The exercise: Pull out the data word for word, starting at its first line and ending with the line containing "state / province: Maryland", both included.
Begin
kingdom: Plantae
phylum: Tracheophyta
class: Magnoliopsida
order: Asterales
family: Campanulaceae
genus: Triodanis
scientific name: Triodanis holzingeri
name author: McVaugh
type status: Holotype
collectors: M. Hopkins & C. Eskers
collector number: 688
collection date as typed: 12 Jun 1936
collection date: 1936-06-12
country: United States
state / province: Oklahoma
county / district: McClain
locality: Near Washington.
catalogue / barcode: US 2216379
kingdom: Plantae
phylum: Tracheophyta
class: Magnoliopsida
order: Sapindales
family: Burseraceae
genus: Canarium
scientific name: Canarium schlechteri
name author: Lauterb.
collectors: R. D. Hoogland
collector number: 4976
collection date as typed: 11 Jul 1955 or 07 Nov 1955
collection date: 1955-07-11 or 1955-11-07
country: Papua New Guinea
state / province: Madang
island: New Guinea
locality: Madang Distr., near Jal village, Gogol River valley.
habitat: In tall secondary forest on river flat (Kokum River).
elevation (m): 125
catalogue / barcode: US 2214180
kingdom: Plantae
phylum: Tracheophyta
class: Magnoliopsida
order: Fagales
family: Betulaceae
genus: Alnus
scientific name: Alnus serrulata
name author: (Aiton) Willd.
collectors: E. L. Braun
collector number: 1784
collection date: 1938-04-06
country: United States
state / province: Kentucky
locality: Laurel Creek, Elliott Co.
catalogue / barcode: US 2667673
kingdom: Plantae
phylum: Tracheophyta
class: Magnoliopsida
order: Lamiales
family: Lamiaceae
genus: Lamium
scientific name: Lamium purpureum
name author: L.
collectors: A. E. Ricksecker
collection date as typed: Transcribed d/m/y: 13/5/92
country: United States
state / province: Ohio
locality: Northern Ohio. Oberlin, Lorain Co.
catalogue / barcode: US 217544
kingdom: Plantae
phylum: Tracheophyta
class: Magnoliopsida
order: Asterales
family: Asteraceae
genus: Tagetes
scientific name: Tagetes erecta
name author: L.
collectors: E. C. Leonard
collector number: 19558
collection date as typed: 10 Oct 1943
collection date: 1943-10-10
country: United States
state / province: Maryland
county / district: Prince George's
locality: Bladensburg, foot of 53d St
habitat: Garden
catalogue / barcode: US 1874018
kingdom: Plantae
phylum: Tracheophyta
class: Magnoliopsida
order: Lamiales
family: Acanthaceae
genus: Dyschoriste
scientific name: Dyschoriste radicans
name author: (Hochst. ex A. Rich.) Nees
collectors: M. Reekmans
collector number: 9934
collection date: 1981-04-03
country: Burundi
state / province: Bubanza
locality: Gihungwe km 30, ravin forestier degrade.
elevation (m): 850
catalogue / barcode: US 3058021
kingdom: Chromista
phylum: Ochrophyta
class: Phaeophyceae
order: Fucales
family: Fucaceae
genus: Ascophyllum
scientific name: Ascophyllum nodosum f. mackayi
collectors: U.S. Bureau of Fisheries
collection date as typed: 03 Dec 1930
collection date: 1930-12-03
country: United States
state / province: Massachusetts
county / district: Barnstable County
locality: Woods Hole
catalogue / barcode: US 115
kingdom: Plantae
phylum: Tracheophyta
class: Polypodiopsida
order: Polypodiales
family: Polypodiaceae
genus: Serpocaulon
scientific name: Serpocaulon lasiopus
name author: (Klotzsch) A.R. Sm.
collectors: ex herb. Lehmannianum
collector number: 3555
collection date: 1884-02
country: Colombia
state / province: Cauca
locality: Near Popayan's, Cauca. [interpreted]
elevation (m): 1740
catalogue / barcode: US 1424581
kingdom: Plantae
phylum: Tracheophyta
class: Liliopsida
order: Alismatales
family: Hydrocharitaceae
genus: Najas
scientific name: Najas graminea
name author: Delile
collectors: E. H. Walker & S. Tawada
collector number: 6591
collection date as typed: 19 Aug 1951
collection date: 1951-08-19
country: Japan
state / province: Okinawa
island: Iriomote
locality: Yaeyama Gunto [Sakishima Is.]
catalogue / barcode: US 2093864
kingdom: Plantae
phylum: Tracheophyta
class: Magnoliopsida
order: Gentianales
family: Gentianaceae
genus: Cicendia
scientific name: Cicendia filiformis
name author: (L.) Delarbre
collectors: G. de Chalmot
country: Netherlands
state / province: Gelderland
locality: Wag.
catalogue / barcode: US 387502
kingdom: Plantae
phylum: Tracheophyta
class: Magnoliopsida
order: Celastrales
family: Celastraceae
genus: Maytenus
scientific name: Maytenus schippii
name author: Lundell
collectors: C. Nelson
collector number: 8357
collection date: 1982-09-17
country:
End
Task response:
kingdom: Plantae
phylum: Tracheophyta
class: Magnoliopsida
order: Asterales
family: Campanulaceae
genus: Triodanis
scientific name: Triodanis holzingeri
name author: McVaugh
type status: Holotype
collectors: M. Hopkins & C. Eskers
collector number: 688
collection date as typed: 12 Jun 1936
collection date: 1936-06-12
country: United States
state / province: Oklahoma
county / district: McClain
locality: Near Washington.
catalogue / barcode: US 2216379
kingdom: Plantae
phylum: Tracheophyta
class: Magnoliopsida
order: Sapindales
family: Burseraceae
genus: Canarium
scientific name: Canarium schlechteri
name author: Lauterb.
collectors: R. D. Hoogland
collector number: 4976
collection date as typed: 11 Jul 1955 or 07 Nov 1955
collection date: 1955-07-11 or 1955-11-07
country: Papua New Guinea
state / province: Madang
island: New Guinea
locality: Madang Distr., near Jal village, Gogol River valley.
habitat: In tall secondary forest on river flat (Kokum River).
elevation (m): 125
catalogue / barcode: US 2214180
kingdom: Plantae
phylum: Tracheophyta
class: Magnoliopsida
order: Fagales
family: Betulaceae
genus: Alnus
scientific name: Alnus serrulata
name author: (Aiton) Willd.
collectors: E. L. Braun
collector number: 1784
collection date: 1938-04-06
country: United States
state / province: Kentucky
locality: Laurel Creek, Elliott Co.
catalogue / barcode: US 2667673
kingdom: Plantae
phylum: Tracheophyta
class: Magnoliopsida
order: Lamiales
family: Lamiaceae
genus: Lamium
scientific name: Lamium purpureum
name author: L.
collectors: A. E. Ricksecker
collection date as typed: Transcribed d/m/y: 13/5/92
country: United States
state / province: Ohio
locality: Northern Ohio. Oberlin, Lorain Co.
catalogue / barcode: US 217544
kingdom: Plantae
phylum: Tracheophyta
class: Magnoliopsida
order: Asterales
family: Asteraceae
genus: Tagetes
scientific name: Tagetes erecta
name author: L.
collectors: E. C. Leonard
collector number: 19558
collection date as typed: 10 Oct 1943
collection date: 1943-10-10
country: United States
state / province: Maryland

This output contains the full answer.